= Zu lösende Aufgaben =
a: Fasse den Absatz im Lesetext, der mit „Für die Bayern war es der nächste Schritt“ beginnt, kürzer zusammen und behalte dabei seine wichtigsten Fakten.
b: Schreibe den Abschnitt des Lesetexts von „Foto: Matthias Hangst/“ bis „Zeit zu bringen.“ wortgetreu ab.

= Lesetext =
-- -- --

Bayerns Sieg in Dortmund "Ich hätte gern anders gespielt"

Bayern-Trainer Guardiola (r.): "Was ist machbar?"
Foto: Matthias Hangst/ Bongarts/Getty ImagesAls Thiago Alcántara nach dem Spiel die Kabine betrat, taten seine Teamkollegen das, was zuvor Tausende Bayern-Fans getan hatten: "Thiago, Thiago", hallte es durch die Katakomben des Dortmunder Stadions. Mehr als ein Jahr hatte der Mittelfeldspieler verletzt gefehlt. Nun war er beim Stand von 1:0 für seine Münchner bei Borussia Dortmund eingewechselt worden, hatte in 20 Minuten ein feines Solo gewagt, durch eine Grätsche einen BVB-Konter gestoppt und ansonsten geholfen, den Sieg über die Zeit zu bringen.
Für die Bayern war es der nächste Schritt auf dem Weg zur 25. Meisterschaft - für Thiago ein "sehr emotionaler Moment". Bereits auf dem Rasen hatte er Tränen in den Augen, und noch lange nach dem Spiel war sein Blick wässrig. "Fußball ist mehr als ein Spiel, es ist wirklich unser Leben", sagte der 23-Jährige und bedankte sich immer wieder bei allen, die ihn unterstützt hatten. Doch auch dem Spanier war nach dem Kurzeinsatz klar, dass er noch Zeit braucht: "Nach zehn Minuten war ich müde", gab er zu und hoffte, jetzt "von Spiel zu Spiel" mehr Einsatzzeit zu bekommen.

Dortmund in der Einzelkritik: Alle harmlos außer Reus
Mit der Hoffnung dürfte er nicht allein sein. Spielertypen wie Thiago - schnell, mutig, trickreich, stark im Eins-gegen-eins - sind nach den Verletzungen von Arjen Robben und Franck Ribéry in München rar gesät. Zudem fehlt David Alaba, der auch immer für einen Sololauf über den Flügel gut ist.
Klopp reagierte zerknirscht
So musste BVB-Trainer Jürgen Klopp nach dem ungewohnt defensiven Auftritt der Bayern zerknirscht feststellen: "Sie haben ihrer Aufstellung Rechnung getragen, dann macht die Spielweise Sinn."
Trotzdem wollte die so gar nicht zu der Art Fußball passen, mit der Bayern-Trainer Josep Guardiola vor Jahren in Barcelona berühmt geworden war. Und die er auch bei seinem jetzigen Arbeitgeber zum Ideal erklärt: viel Ballbesitz, viel Tempo, viele kurze Pässe.

-- -- --

= Rohdaten =
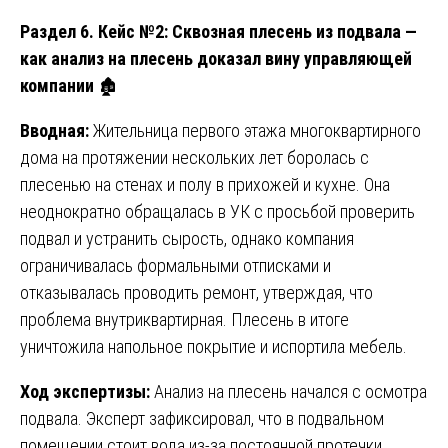
Раздел 6. Кейс №2: Сквозная плесень из подвала —
как анализ на плесень доказал вину управляющей
компании
🏚️
Вводная:
Жительница первого этажа многоквартирного
дома на протяжении нескольких лет боролась с
плесенью на стенах и полу в прихожей и кухне. Она
неоднократно обращалась в УК с просьбой проверить
подвал и устранить сырость, однако компания
ограничивалась формальными отписками и
отказывалась проводить ремонт, утверждая, что
проблема внутриквартирная. Плесень в итоге
уничтожила напольное покрытие и испортила мебель.
Ход экспертизы:
Анализ на плесень начался с осмотра
подвала. Эксперт зафиксировал, что в подвальном
помещении стоит вода из-за постоянной протечки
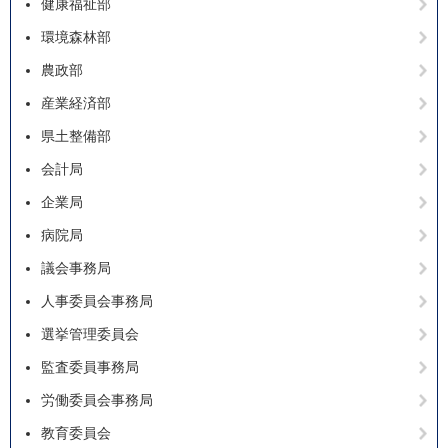
健康福祉部
環境森林部
農政部
産業経済部
県土整備部
会計局
企業局
病院局
議会事務局
人事委員会事務局
選挙管理委員会
監査委員事務局
労働委員会事務局
教育委員会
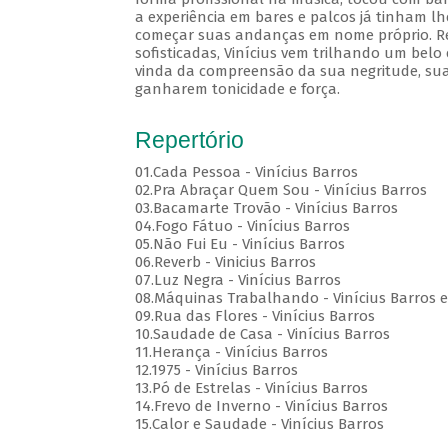
a experiência em bares e palcos já tinham lh
começar suas andanças em nome próprio. Rec
sofisticadas, Vinícius vem trilhando um belo
vinda da compreensão da sua negritude, sua
ganharem tonicidade e força.
Repertório
01.Cada Pessoa - Vinícius Barros
02.Pra Abraçar Quem Sou - Vinícius Barros
03.Bacamarte Trovão - Vinícius Barros
04.Fogo Fátuo - Vinícius Barros
05.Não Fui Eu - Vinícius Barros
06.Reverb - Vinicius Barros
07.Luz Negra - Vinícius Barros
08.Máquinas Trabalhando - Vinícius Barros e
09.Rua das Flores - Vinícius Barros
10.Saudade de Casa - Vinícius Barros
11.Herança - Vinícius Barros
12.1975 - Vinícius Barros
13.Pó de Estrelas - Vinícius Barros
14.Frevo de Inverno - Vinícius Barros
15.Calor e Saudade - Vinícius Barros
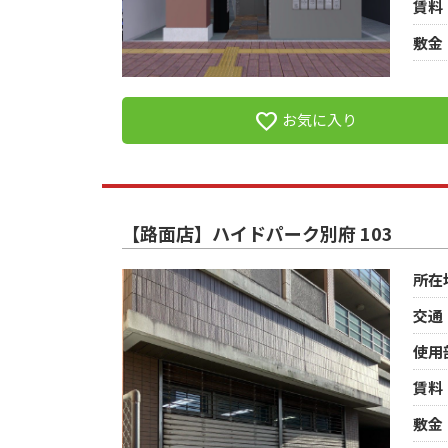
賃料
敷金
favorite
お気に入り
【路面店】ハイドパーク別府 103
所在
交通
使用
賃料
敷金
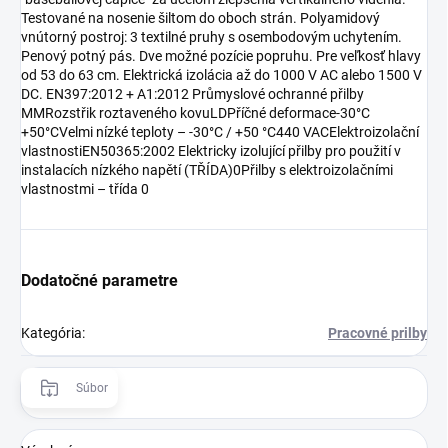
Testované na nosenie šiltom do oboch strán. Polyamidový
vnútorný postroj: 3 textilné pruhy s osembodovým uchytením.
Penový potný pás. Dve možné pozície popruhu. Pre veľkosť hlavy
od 53 do 63 cm. Elektrická izolácia až do 1000 V AC alebo 1500 V
DC. EN397:2012 + A1:2012 Průmyslové ochranné přilby
MMRozstřik roztaveného kovuLDPříčné deformace-30°C
+50°CVelmi nízké teploty – -30°C / +50 °C440 VACElektroizolační
vlastnostiEN50365:2002 Elektricky izolující přilby pro použití v
instalacích nízkého napětí (TŘÍDA)0Přilby s elektroizolačními
vlastnostmi – třída 0
Dodatočné parametre
Kategória
:
Pracovné prilby
Súbor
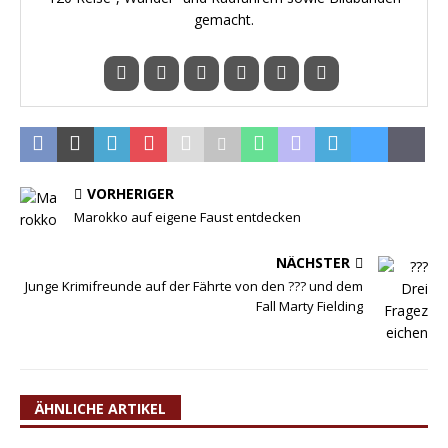
gemacht.
VORHERIGER
Marokko auf eigene Faust entdecken
NÄCHSTER
Junge Krimifreunde auf der Fährte von den ??? und dem
Fall Marty Fielding
ÄHNLICHE ARTIKEL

-- -- --

= Lösungen =
a: Für die Bayern war der Sieg ein weiterer Schritt zur 25. Meisterschaft, für Thiago ein sehr emotionaler Moment. Schon auf dem Rasen hatte er Tränen in den Augen. Der 23-Jährige sagte, Fußball sei mehr als ein Spiel, es sei wirklich „unser Leben“, und dankte immer wieder allen, die ihn unterstützt hatten. Zugleich gab der Spanier zu, nach zehn Minuten müde gewesen zu sein. Er hofft nun, „von Spiel zu Spiel“ mehr Einsatzzeit zu bekommen.

b:
Foto: Matthias Hangst/ Bongarts/Getty ImagesAls Thiago Alcántara nach dem Spiel die Kabine betrat, taten seine Teamkollegen das, was zuvor Tausende Bayern-Fans getan hatten: "Thiago, Thiago", hallte es durch die Katakomben des Dortmunder Stadions. Mehr als ein Jahr hatte der Mittelfeldspieler verletzt gefehlt. Nun war er beim Stand von 1:0 für seine Münchner bei Borussia Dortmund eingewechselt worden, hatte in 20 Minuten ein feines Solo gewagt, durch eine Grätsche einen BVB-Konter gestoppt und ansonsten geholfen, den Sieg über die Zeit zu bringen.